STJ reconhece que cooperativas não entram na RJ dos cooperados; para advogado, julgamento reforça segurança jurídica

Por decisão unânime, a 3ª Turma do Superior Tribunal de Justiça (STJ) estabeleceu que os créditos oriundos de contratos firmados entre cooperativas e seus associados não se submetem à recuperação judicial. O entendimento, que reconhece esses contratos como atos cooperativos, foi firmado no julgamento de dois recursos especiais sob relatoria do ministro Ricardo Villas Bôas Cueva.

A decisão tem repercussão relevante para o setor cooperativista, sobretudo o agropecuário, ao consolidar que operações financeiras entre cooperativas e seus cooperados mantêm natureza jurídica própria — distinta de relações típicas do mercado bancário. Com isso, esses créditos são classificados como extraconcursais, ou seja, não entram na lista de dívidas a serem negociadas ou suspensas no processo de recuperação.

Para o advogado Murilo Falone, especialista em direito cooperativo, a decisão representa um marco importante na busca por maior segurança jurídica no setor. “Esse acórdão do STJ, embora tenha sido sobre cooperativas de crédito, tem reflexo direto nas cooperativas agropecuárias.

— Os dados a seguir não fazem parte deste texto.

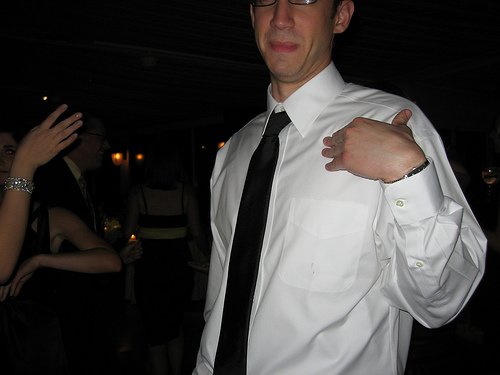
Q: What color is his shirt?
A: White.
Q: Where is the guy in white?
A: In the front.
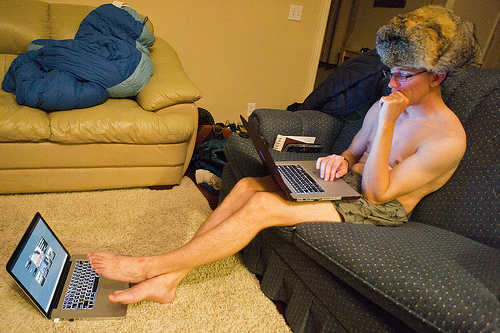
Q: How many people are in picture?
A: One.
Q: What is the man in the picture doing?
A: Working on the computer.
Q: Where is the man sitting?
A: On the couch.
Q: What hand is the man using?
A: Right.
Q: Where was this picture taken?
A: In the living room.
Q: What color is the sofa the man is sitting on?
A: Blue.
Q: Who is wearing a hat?
A: The man in picture.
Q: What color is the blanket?
A: Blue.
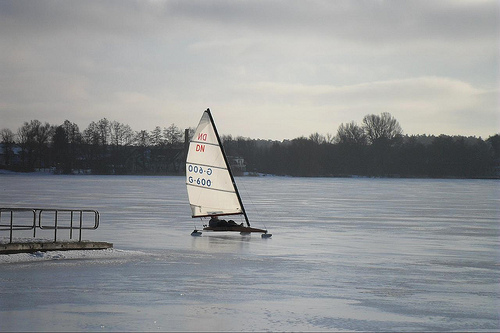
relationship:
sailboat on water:
[176, 106, 272, 243] [2, 170, 499, 332]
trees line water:
[1, 110, 406, 157] [2, 170, 499, 332]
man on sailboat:
[204, 212, 246, 228] [176, 106, 272, 243]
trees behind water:
[1, 110, 406, 157] [2, 170, 499, 332]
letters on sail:
[186, 163, 215, 189] [184, 107, 243, 215]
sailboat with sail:
[176, 106, 272, 243] [184, 107, 243, 215]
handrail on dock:
[0, 207, 102, 239] [1, 208, 113, 256]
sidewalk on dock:
[1, 243, 113, 251] [1, 208, 113, 256]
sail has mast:
[184, 107, 243, 215] [206, 110, 251, 229]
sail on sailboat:
[184, 107, 243, 215] [176, 106, 272, 243]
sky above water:
[1, 1, 498, 137] [2, 170, 499, 332]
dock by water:
[1, 208, 113, 256] [2, 170, 499, 332]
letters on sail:
[194, 133, 208, 154] [184, 107, 243, 215]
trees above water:
[1, 110, 406, 157] [2, 170, 499, 332]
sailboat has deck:
[176, 106, 272, 243] [190, 227, 270, 237]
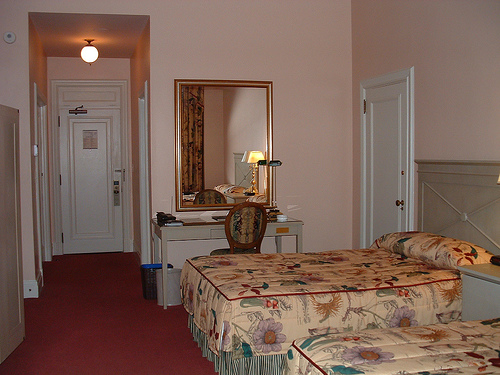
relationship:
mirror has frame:
[169, 73, 282, 216] [172, 78, 276, 213]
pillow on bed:
[366, 221, 499, 274] [164, 226, 500, 375]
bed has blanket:
[164, 226, 500, 375] [178, 249, 456, 338]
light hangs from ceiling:
[76, 40, 102, 68] [30, 13, 143, 62]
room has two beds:
[3, 4, 500, 373] [164, 226, 500, 375]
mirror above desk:
[169, 73, 282, 216] [144, 208, 312, 318]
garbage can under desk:
[138, 257, 171, 308] [144, 208, 312, 318]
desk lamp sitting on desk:
[258, 156, 288, 222] [144, 208, 312, 318]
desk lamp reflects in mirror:
[258, 156, 288, 222] [169, 73, 282, 216]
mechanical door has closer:
[47, 75, 138, 258] [64, 101, 91, 120]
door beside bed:
[353, 74, 416, 247] [178, 226, 496, 353]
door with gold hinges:
[47, 75, 138, 258] [53, 110, 70, 253]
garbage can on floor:
[138, 257, 171, 308] [16, 296, 199, 371]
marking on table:
[271, 225, 294, 235] [144, 208, 312, 318]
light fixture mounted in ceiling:
[76, 34, 100, 48] [30, 13, 143, 62]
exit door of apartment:
[47, 75, 138, 258] [3, 4, 500, 373]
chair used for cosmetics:
[215, 195, 275, 256] [185, 208, 228, 223]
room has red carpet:
[3, 4, 500, 373] [16, 241, 196, 374]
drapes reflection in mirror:
[179, 83, 209, 190] [169, 73, 282, 216]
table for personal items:
[144, 208, 312, 318] [151, 211, 291, 225]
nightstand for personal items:
[453, 256, 499, 325] [472, 253, 500, 278]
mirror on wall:
[169, 73, 282, 216] [147, 4, 356, 253]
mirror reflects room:
[169, 73, 282, 216] [3, 4, 500, 373]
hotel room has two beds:
[3, 4, 500, 373] [164, 226, 500, 375]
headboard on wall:
[410, 153, 500, 256] [412, 3, 500, 160]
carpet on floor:
[6, 237, 208, 373] [16, 241, 196, 374]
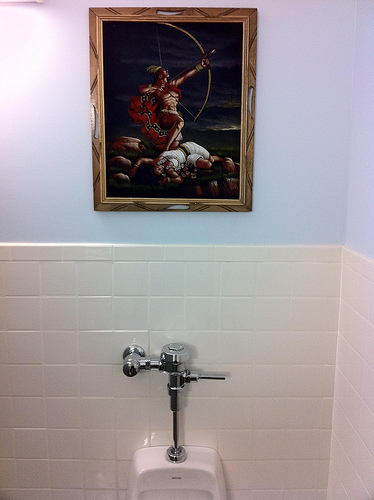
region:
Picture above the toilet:
[82, 5, 282, 208]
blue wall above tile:
[283, 129, 338, 236]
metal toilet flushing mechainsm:
[110, 334, 221, 462]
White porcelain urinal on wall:
[126, 451, 240, 493]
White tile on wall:
[203, 281, 324, 367]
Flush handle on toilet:
[191, 367, 233, 390]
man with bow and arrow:
[130, 56, 194, 155]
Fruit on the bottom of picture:
[118, 150, 240, 190]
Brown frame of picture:
[84, 187, 259, 211]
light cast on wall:
[8, 12, 53, 91]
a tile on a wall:
[12, 427, 49, 457]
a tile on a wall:
[47, 428, 83, 460]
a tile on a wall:
[45, 456, 84, 487]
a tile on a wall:
[13, 457, 51, 486]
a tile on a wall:
[12, 395, 47, 428]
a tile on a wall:
[48, 395, 80, 431]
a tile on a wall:
[80, 394, 114, 424]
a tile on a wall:
[115, 398, 148, 430]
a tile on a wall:
[10, 297, 40, 330]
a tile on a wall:
[218, 430, 250, 458]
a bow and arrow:
[152, 19, 213, 121]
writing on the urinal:
[168, 471, 186, 482]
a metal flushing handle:
[199, 364, 230, 383]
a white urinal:
[123, 438, 229, 498]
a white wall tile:
[76, 392, 116, 429]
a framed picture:
[84, 1, 257, 215]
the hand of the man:
[192, 44, 219, 76]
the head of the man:
[140, 61, 180, 93]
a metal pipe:
[164, 389, 191, 461]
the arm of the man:
[165, 61, 204, 88]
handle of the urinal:
[197, 369, 235, 392]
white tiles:
[13, 256, 93, 297]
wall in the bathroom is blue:
[176, 219, 315, 239]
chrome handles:
[144, 348, 214, 397]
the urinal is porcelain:
[138, 463, 244, 495]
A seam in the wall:
[320, 270, 353, 449]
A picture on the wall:
[101, 27, 262, 204]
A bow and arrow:
[170, 45, 243, 125]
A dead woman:
[153, 147, 220, 190]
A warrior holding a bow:
[130, 62, 191, 165]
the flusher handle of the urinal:
[196, 370, 230, 384]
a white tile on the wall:
[108, 256, 152, 298]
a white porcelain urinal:
[122, 435, 232, 498]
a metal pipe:
[164, 397, 193, 463]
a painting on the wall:
[84, 1, 261, 221]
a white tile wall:
[1, 240, 372, 497]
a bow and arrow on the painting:
[154, 18, 221, 125]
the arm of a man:
[170, 52, 217, 92]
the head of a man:
[145, 60, 173, 86]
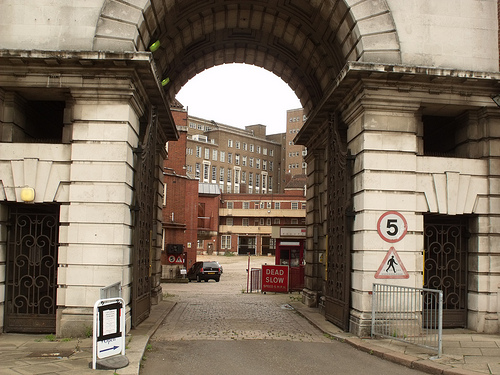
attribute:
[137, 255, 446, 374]
street — cobbleston 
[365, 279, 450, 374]
barrier — small , metal 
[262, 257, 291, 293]
sign — red , white 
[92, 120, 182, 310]
gate — brown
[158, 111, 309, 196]
building — tan , large 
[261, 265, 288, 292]
sign — red , white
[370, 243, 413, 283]
sign — triangle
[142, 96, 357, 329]
gate — open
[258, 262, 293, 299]
sign — red 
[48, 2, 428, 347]
archway — Large 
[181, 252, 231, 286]
vehicle — black 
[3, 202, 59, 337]
gate — brown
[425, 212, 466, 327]
door — iron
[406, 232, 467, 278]
gate — brown 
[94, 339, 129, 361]
arrow — black 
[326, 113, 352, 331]
gate — brown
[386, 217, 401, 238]
number 5 — black 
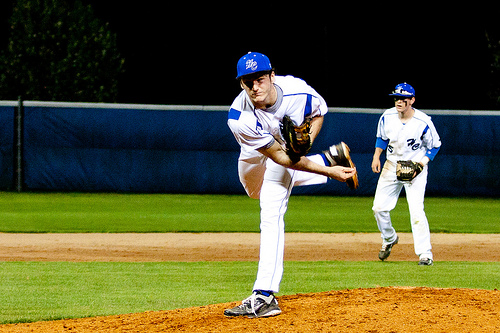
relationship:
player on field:
[370, 82, 440, 266] [0, 101, 498, 332]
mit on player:
[395, 160, 423, 182] [370, 82, 440, 266]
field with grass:
[0, 101, 498, 332] [1, 193, 498, 323]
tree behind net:
[1, 0, 128, 103] [0, 0, 498, 111]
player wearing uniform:
[370, 82, 440, 266] [372, 107, 441, 256]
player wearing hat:
[370, 82, 440, 266] [391, 82, 416, 98]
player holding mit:
[370, 82, 440, 266] [395, 160, 423, 182]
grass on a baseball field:
[1, 193, 498, 323] [0, 101, 498, 332]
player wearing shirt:
[370, 82, 440, 266] [377, 108, 441, 163]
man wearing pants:
[370, 82, 440, 266] [371, 161, 430, 255]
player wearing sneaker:
[223, 52, 357, 319] [224, 293, 280, 317]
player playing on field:
[370, 82, 440, 266] [0, 101, 498, 332]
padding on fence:
[0, 105, 496, 196] [0, 101, 496, 197]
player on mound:
[223, 52, 357, 319] [0, 285, 497, 332]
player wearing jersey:
[223, 52, 357, 319] [227, 75, 329, 157]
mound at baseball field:
[0, 285, 497, 332] [0, 101, 498, 332]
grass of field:
[1, 193, 498, 323] [0, 101, 498, 332]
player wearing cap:
[223, 52, 357, 319] [236, 52, 273, 79]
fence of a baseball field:
[0, 101, 496, 197] [0, 101, 498, 332]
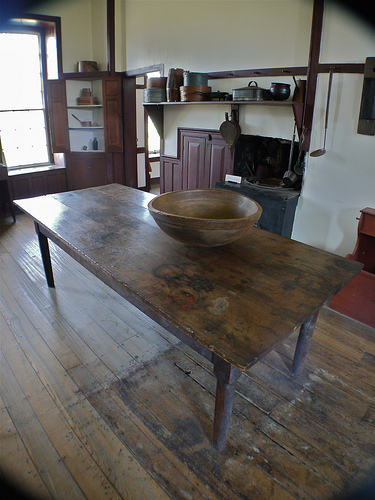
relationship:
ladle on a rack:
[306, 68, 334, 160] [187, 55, 360, 85]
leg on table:
[199, 354, 237, 462] [7, 162, 372, 460]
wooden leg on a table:
[24, 218, 68, 291] [7, 162, 372, 460]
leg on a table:
[210, 378, 237, 452] [7, 162, 372, 460]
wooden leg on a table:
[288, 309, 329, 384] [7, 162, 372, 460]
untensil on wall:
[305, 64, 340, 161] [318, 135, 366, 229]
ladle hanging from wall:
[304, 68, 339, 161] [92, 2, 373, 253]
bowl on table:
[145, 186, 263, 250] [13, 182, 364, 343]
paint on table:
[179, 293, 196, 310] [7, 162, 372, 460]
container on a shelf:
[218, 79, 269, 102] [145, 99, 284, 109]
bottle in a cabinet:
[92, 135, 101, 150] [41, 70, 134, 188]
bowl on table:
[137, 160, 273, 245] [31, 153, 147, 247]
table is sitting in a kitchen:
[7, 162, 372, 460] [2, 2, 374, 498]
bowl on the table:
[145, 186, 263, 250] [11, 184, 278, 404]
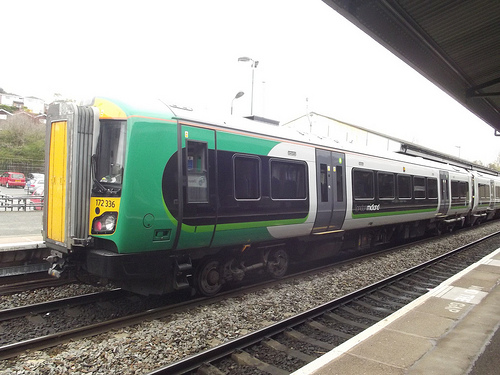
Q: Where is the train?
A: On the tracks.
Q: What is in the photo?
A: A train.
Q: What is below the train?
A: Track.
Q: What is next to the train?
A: Tracks.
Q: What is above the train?
A: The sky.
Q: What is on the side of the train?
A: Windows.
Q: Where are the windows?
A: On the train.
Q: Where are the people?
A: None in photo.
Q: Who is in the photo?
A: No people.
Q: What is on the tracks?
A: Rocks.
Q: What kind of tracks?
A: Brown.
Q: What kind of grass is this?
A: Green.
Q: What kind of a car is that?
A: Red.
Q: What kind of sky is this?
A: Light white.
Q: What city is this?
A: Chicago.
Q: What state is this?
A: Illinois.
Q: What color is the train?
A: Green, yellow, and white.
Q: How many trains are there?
A: One.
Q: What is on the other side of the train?
A: Cars.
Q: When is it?
A: Day time.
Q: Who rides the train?
A: Passengers.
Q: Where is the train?
A: On the tracks.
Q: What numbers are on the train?
A: 172 336.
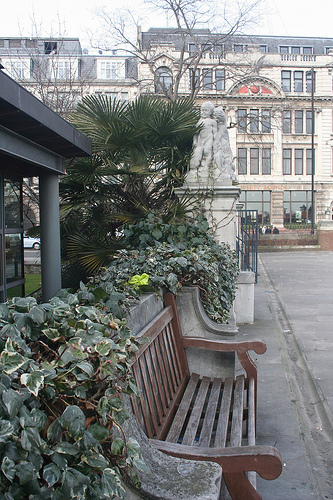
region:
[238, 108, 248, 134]
window on tall beige building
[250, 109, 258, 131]
window on tall beige building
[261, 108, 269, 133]
window on tall beige building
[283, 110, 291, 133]
window on tall beige building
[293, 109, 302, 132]
window on tall beige building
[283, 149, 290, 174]
window on tall beige building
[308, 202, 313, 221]
glass window on building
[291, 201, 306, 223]
glass window on building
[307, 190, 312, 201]
glass window on building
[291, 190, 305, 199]
glass window on building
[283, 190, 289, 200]
glass window on building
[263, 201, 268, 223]
glass window on building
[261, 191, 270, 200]
glass window on building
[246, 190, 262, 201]
glass window on building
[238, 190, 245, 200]
glass window on building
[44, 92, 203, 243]
palm plant by bench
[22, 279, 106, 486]
large section of green ivy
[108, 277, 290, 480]
dark brown wooden bench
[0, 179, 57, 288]
window of building behind bench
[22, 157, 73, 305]
concrete pillar by building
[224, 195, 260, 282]
metal fencing past bench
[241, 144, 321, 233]
beige building with windows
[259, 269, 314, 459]
grey concrete sidewalk by bench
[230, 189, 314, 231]
bottom set of windows of beige building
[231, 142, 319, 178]
top set of windows of beige building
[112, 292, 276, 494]
A worn brown bench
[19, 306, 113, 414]
A plant with ragged leaves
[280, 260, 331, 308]
A patch of gray street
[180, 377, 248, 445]
A bench seat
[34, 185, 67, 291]
A gray metal street pole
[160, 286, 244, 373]
A gray concrete planter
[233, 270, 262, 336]
A white cement wall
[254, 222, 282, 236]
Distant people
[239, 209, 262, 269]
A black wrought iron gate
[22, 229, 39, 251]
A portion of a white car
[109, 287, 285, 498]
a wooden bench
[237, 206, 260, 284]
a raw iron gate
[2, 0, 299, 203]
the bare leaves tree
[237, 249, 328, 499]
a grey sidewalk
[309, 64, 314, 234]
the narrow black pole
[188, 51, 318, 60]
words at the top of building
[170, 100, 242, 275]
a statue standing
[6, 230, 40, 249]
a car on the street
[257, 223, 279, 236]
people standind around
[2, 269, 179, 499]
the bushes behind the bench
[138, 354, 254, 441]
a bench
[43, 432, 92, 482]
the leaves are green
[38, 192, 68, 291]
a grey pole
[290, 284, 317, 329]
the ground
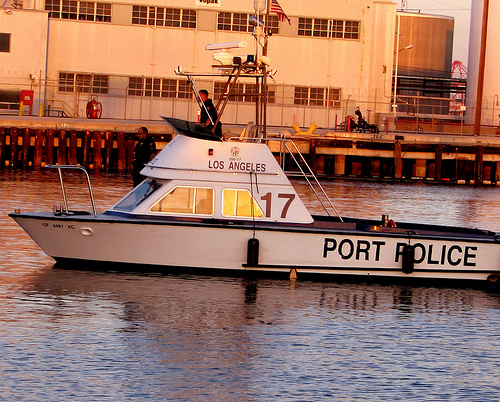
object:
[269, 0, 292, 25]
flag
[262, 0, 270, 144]
pole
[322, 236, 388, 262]
word port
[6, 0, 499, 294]
boat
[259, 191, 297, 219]
number 17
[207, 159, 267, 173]
los angeles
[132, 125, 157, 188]
police officer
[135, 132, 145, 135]
glasses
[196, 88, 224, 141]
police officer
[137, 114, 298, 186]
deck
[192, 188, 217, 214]
window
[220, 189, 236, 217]
window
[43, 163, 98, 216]
railing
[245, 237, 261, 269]
anchor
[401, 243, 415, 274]
anchor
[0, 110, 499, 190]
harbor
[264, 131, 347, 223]
ladder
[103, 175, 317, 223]
cabin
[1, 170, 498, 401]
water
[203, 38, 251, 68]
radar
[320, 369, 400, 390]
ripples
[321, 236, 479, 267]
writing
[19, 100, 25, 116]
post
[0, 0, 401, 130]
building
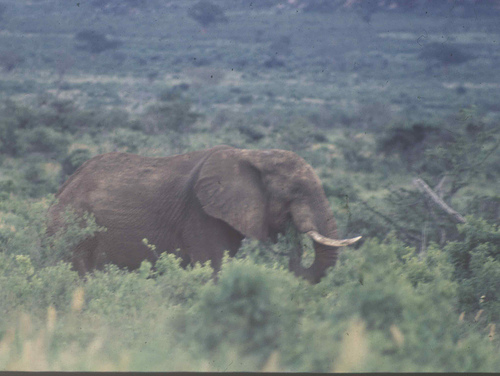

A gente vinha sofrendo muito com a inclusão indevida de créditos em processos de recuperação judicial, o que compromete totalmente o fluxo de caixa da cooperativa”, afirmou.

Segundo Falone, a natureza do vínculo entre cooperado e cooperativa é distinta da lógica empresarial tradicional. “O dinheiro que, muitas vezes, juízes colocam na planilha de recuperação judicial pertence aos cooperados, não apenas à cooperativa. Isso pode levar a uma quebra injusta de um sistema que é coletivo e democrático por essência”, defendeu.

Ele destaca ainda que a decisão do STJ contribui para um ambiente mais seguro para investimentos e ampliação do número de cooperados. “Precisamos de segurança jurídica para continuar fomentando nossos cooperados, principalmente em operações de alto valor, como compras de insumos agrícolas. Essa definição do STJ fortalece o cooperativismo como modelo sustentável e confiável”, concluiu.

Casos julgados

Nos casos julgados, empresas em recuperação judicial buscavam incluir os valores devidos às cooperativas no processo recuperacional, argumentando que as operações tinham caráter mercantil e não poderiam ser consideradas atos cooperativos. Também questionavam a validade do §13 do artigo 6º da Lei de Recuperação Judicial (Lei 11.101/05), incluído pela reforma de 2020, que expressamente exclui os atos cooperativos dos efeitos da recuperação.

O STJ, no entanto, manteve a interpretação já adotada pelo Tribunal de Justiça de São Paulo (TJ/SP), ao reconhecer que a concessão de crédito integra os objetivos sociais da cooperativa e se encaixa no conceito legal de ato cooperativo previsto na Lei 5.764/71. “O ato de concessão de crédito realizado entre a cooperativa de crédito e seu associado está dentro dos objetivos sociais da cooperativa, devendo ser considerado como ato cooperativo e, portanto, não sujeito aos efeitos da recuperação judicial”, afirmou o ministro Ricardo Cueva.

Com esse novo entendimento consolidado no STJ, conforme o advogado, as cooperativas ganham respaldo para continuar operando com maior previsibilidade jurídica, protegendo sua estrutura e os interesses dos milhares de cooperados que delas dependem.